Vice Chairman of the Jilin Provincial Committee of the Chinese People's Political Consultative Conference
- In office February 2012 – January 2018
- Chairman: Bayanqolu→Huang Yanming

Personal details
- Born: August 1954 (age 71) Yitong Manchu Autonomous County, Jilin, China
- Party: Chinese Communist Party (expelled)

Chinese name
- Traditional Chinese: 王爾智
- Simplified Chinese: 王尔智

Standard Mandarin
- Hanyu Pinyin: Wáng Ěrzhì

= Wang Erzhi =

Chinese politician

Wang Erzhi (王尔智; born August 1954) is a Chinese politician who spent most of his career in northeast China's Jilin province. As of August 2018 he was under investigation by the Chinese Communist Party Central Commission for Discipline Inspection and the National Supervisory Commission. Previously he served as vice chairman of the Jilin Provincial Committee of the Chinese People's Political Consultative Conference (CPPCC).

==Career==
Wang was born in Yitong Manchu Autonomous County, Jilin, in August 1954.

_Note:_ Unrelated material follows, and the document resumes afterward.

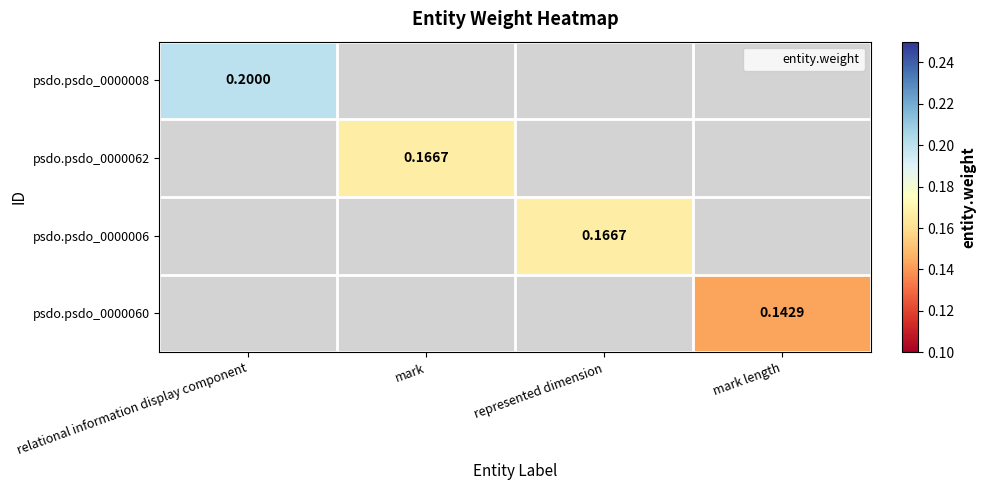

List the series in order of their overall mean, highest first.

psdo.psdo_0000008, psdo.psdo_0000062, psdo.psdo_0000006, psdo.psdo_0000060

He was secretary general of the Jilin Provincial Committee of the Chinese People's Political Consultative Conference (CPPCC) in January 2008, and held that office until February 2012. In February 2012 he was promoted to become the vice chairman of that government institution, a position he held until his retirement in January 2018.

==Downfall==
On August 25, 2018, he was placed under investigation by the Central Commission for Discipline Inspection (CCDI), the party's internal disciplinary body, and the National Supervisory Commission, the highest anti-corruption agency of China.

He was expelled from the Party and dismissed from public office on January 19, 2019. On January 29, he was arrested for suspected bribe taking. On March 17, he has been indicted on suspicion of accepting bribes. On May 16, he pleaded guilty to bribery during his first trial at Harbin Intermediate People's Court in Heilongjiang province. Prosecutors accused him of taking advantage of his different positions in Jilin between 2001 and 2018 to offer preferential treatment to people and departments in project construction, land leasing, and the refund of urban infrastructure supporting fees, and then accepted bribes of more than 50.72 million yuan ($7.86 million) in return.

On August 9, 2019, Wang was sentenced on 14 years in prison and fined 4 million yuan. Wang was charged with accepting bribes worth 50.72 million yuan, by the Intermediate People's Court of Harbin.